__À faire__:
a. Dites si chacune de ces affirmations est conforme au passage sur Novo Nordisk et l'économie danoise. Répondez par oui ou par non, en citant les mots du passage qui tranchent. (i) La part pharmaceutique de l'indice de production manufacturière a baissé de 17,1 % au premier trimestre 2024. (ii) Les analystes voient l'avenir du secteur de façon pessimiste. (iii) LVMH est l'entreprise européenne la mieux valorisée en Bourse.
b. Poursuivez le passage sur Novo Nordisk et l'économie danoise à la suite de sa dernière phrase.

__Extrait choisi__:

De façon corollaire, le reflux sensible de la composante pharmaceutique de l’indice de production manufacturière au T1 2024 (-17,1% t/t) constitue un facteur explicatif majeur de la contraction du PIB au cours de ce trimestre. Toutefois, la forte variabilité mensuelle ou trimestrielle de l’indice, qui a ensuite bondi de +21% m/m en avril, permettant à l’indice agrégé d’enregistrer sa plus forte progression mensuelle depuis 2016 (+11,3%), ne modifie pas les perspectives du secteur que les analystes jugent très positives. Les interrogations principales restent liées à la capacité de l’entreprise à répondre à une demande grandissante. En outre, la puissance de Novo Nordisk est illustrée, de façon saisissante, par le fait que sa capitalisation boursière, de plus de USD 630 mds au 12 juin 2024 (+75,5% a/a), excède le PIB nominal annuel du Danemark (environ USD 400 mds en 2023). Ceci en fait l’entreprise européenne la mieux valorisée sur les marchés financiers, très nettement devant la seconde capitalisation (LVMH, environ USD 400 mds). En définitive, si l’entreprise constitue pour l’heure un facteur d’expansion économique, voué à se poursuivre à moyen terme selon les prévisions, une trop importante dépendance pourrait se muer en vulnérabilité pour le pays en cas de fort retournement du cycle d’affaires du géant des pharmaceutiques.

__Données fournies__:
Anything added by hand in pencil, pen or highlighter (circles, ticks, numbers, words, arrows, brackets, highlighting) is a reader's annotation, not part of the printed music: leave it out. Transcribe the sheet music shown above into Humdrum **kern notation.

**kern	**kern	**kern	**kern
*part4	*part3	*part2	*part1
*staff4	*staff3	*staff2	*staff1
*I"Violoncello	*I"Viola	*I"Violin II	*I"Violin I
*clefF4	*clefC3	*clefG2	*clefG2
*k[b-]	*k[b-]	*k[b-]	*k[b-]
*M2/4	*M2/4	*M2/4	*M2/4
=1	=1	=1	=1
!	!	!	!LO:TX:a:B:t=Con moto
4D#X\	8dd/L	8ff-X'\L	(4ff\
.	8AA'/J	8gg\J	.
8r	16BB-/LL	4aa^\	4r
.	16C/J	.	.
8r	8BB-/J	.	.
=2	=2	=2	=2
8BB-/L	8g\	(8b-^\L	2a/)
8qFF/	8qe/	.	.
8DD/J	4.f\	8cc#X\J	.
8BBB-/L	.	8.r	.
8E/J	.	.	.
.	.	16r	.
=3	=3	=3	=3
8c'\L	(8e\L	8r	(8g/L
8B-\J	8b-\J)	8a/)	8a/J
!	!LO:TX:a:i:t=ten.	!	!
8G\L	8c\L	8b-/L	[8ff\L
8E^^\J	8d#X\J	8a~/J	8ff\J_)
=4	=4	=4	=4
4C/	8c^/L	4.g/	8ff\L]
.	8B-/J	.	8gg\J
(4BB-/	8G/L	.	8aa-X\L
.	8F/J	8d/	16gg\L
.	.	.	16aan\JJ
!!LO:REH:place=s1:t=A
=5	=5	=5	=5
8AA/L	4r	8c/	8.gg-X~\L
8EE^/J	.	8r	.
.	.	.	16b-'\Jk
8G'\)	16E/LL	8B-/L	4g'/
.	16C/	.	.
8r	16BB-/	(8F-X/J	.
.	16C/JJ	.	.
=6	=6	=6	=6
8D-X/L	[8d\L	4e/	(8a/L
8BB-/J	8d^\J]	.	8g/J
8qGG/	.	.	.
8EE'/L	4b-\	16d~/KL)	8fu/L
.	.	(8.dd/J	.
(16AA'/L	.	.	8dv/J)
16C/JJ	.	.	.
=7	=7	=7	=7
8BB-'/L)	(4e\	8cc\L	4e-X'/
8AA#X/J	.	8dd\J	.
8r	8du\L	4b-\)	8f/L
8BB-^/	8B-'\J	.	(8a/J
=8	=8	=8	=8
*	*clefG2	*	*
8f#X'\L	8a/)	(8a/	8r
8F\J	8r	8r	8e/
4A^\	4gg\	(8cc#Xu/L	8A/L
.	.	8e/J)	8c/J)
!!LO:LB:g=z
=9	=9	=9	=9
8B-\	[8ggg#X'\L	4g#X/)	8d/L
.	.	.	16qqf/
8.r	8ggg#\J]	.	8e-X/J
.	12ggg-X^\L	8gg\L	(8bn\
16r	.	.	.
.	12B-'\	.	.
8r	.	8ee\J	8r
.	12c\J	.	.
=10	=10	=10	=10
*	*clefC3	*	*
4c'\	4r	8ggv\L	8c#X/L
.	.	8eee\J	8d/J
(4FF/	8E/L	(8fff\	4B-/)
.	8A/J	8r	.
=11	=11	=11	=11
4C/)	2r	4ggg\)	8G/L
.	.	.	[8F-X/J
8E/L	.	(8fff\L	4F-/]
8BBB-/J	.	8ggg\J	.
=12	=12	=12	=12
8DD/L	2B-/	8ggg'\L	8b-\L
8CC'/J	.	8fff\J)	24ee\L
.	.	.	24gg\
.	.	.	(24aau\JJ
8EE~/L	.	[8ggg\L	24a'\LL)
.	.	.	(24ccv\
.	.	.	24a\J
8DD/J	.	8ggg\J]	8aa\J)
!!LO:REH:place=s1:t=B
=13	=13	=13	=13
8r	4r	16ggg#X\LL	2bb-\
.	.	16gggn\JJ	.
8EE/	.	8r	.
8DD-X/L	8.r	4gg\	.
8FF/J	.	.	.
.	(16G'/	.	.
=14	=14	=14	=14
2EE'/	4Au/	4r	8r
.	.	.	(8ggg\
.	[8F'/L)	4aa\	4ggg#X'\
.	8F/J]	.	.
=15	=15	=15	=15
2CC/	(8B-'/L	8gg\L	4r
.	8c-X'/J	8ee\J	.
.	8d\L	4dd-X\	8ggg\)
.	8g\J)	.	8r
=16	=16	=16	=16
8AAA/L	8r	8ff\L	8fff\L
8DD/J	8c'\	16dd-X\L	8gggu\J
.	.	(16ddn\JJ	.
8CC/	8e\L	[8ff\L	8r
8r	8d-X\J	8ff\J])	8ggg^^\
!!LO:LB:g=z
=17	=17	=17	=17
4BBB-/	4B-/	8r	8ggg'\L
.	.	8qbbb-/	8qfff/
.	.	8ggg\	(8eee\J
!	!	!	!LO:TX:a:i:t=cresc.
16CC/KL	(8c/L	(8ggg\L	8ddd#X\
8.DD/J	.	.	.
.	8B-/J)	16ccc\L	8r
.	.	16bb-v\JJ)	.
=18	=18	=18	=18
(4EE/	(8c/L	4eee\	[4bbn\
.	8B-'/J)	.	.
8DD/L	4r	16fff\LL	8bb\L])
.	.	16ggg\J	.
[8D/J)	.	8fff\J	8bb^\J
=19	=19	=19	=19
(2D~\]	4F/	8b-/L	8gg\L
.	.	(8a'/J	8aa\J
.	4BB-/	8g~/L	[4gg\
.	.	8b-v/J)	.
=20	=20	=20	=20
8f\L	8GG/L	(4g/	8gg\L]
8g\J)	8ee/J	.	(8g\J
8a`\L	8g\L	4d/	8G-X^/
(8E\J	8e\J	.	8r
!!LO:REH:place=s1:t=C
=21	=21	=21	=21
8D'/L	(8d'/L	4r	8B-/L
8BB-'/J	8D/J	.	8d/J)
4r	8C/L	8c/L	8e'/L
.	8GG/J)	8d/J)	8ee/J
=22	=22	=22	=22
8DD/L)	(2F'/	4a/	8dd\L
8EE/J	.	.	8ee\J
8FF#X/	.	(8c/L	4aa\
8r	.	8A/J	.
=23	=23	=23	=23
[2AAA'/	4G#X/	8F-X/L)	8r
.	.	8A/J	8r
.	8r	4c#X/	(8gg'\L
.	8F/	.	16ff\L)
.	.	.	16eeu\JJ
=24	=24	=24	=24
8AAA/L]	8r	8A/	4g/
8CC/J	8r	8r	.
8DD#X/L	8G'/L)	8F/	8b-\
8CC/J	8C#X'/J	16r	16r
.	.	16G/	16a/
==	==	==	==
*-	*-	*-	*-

__Réponses__:
a.
(i) Oui : « le reflux sensible de la composante pharmaceutique de l’indice de production manufacturière au T1 2024 (-17,1% t/t) ».
(ii) Non : « ne modifie pas les perspectives du secteur que les analystes jugent très positives ».
(iii) Non : « Ceci en fait l’entreprise européenne la mieux valorisée sur les marchés financiers, très nettement devant la seconde capitalisation (LVMH, environ USD 400 mds) ».

b.
Un assouplissement monétaire dans la roue de la BCE
La politique monétaire danoise se caractérise par un objectif de stabilité des prix, dont le moyen principal est le maintien de la parité entre l’euro (autrefois le deutsche mark) et la couronne danoise autour de 1 EUR = 7,46038 DKK. Pour ce faire, la Nationalbank, en plus d’intervenir sur le marché des changes, modifie ses taux d’intérêt en lien avec les décisions de la BCE. Ce faisant, l’abaissement de 25 pb des taux directeurs de la dernière, le 6 juin, s’est traduit, le même jour, par une décision équivalente de son homologue danoise, portant ainsi le taux de compte courant à +3,35% et maintenant le spread de 40 pb avec le taux de dépôt de la BCE. À ce titre, nos prévisions relatives au taux directeur de la BCE (cf. texte zone euro) impliquent que le taux directeur danois s’élèvera à +2,85% à la fin 2024 et +2,1% à la fin 2025.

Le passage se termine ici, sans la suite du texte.